SEC files DSI case against POLAR over debt doubts
The Securities and Exchange Commission (SEC) has accused Polaris Capital Plc (POLAR) executives of creating an artificial debt of 3.6 billion baht with the intention of entering the company into a business rehabilitation plan, along with falsifying documents and accounting statements.
The accused include five Polaris executives, four other individuals and two companies: Simba Inter Co Ltd and United Trading Group Co Ltd.
The market regulator has filed a case with the Department of Special Investigation (DSI).
“The SEC’s accusation is the beginning of criminal procedures,” the SEC said in a release. “Under this process, determining whether a person is an offender depends upon the DSI, the public prosecutors’ orders and the Court of Justice’s discretion, respectively.”
Apart from the complaints made about Polaris’s business practices, the SEC said it spotted Polaris executives behaving questionably in last year’s second quarter.
After investigating the relevant information, the SEC found that the nine individuals and two companies had jointly collaborated in wrongdoing in 2017.
Polaris executives forged a debt of 3.6 billion baht by using an unnamed third party, which had a falsified debt amount, in a bid to sue for high-value damages, according to the SEC.
The move was an attempt to deceive the general public into believing that Polaris had shouldered substantial liabilities in a short period, subsequently resulting in assumptions that the company was on the verge of insolvency and needed to enter a business rehabilitation plan, the SEC said.
Ultimately, Polaris’s true creditors were not paid and Polaris’s action was deemed an offence for impeding debt repayment.
The third party could also file a claim for bankruptcy proceedings, whereby Polaris’s assets were ordered by the Central Bankruptcy Court into a receivership.
The manoeuvre is regarded as an attempt to embezzle Polaris’s assets, according to the SEC.
The board of directors meeting held by Polaris executives to decide upon the company’s business rehabilitation petition and the manner in which Polaris informed the Stock Exchange of Thailand about the petition were deemed as ploys to deceive investors and shareholders about the company’s financial condition and business performance, the SEC said.
The SEC in February requested that the Civil Court impose a 2-million-baht fine on Yannakorn Warakunrak and Poonsak Chumchuay, two executives at Polaris, and bar them from becoming directors at listed companies for 10 years on the grounds of information concealment and halting business operations.
Polaris was already subject to de-listing on Nov 14, 2017 because it failed to submit financial statements for the first quarter of 2017 within 180 days.

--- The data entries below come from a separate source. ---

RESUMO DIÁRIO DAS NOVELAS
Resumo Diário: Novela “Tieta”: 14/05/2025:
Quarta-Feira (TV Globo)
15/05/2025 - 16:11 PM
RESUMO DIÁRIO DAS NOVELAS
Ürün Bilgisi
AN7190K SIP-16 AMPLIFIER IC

The company stated earlier that it could not prepare or submit financial statements for last year’s first quarter because of its receivership status. As a result, a shareholders’ meeting could not be held to appoint auditors and establish the audit fee.
In May 2017, Polaris informed the SET that it had filed a business rehabilitation petition, which was later withdrawn.
The firm was later discovered to be under a court-ordered receivership, which significantly affects shareholders’ rights.
POLAR shares have been suspended from trading since March 1, 2017 due to Polaris’s failure to submit financial statements and provide explanations for investments, including the purchase of land on Phahon Yothin Road, and the cancellation of an investment in Day Poet Co Ltd, the publisher of A Day and Hamburger magazines.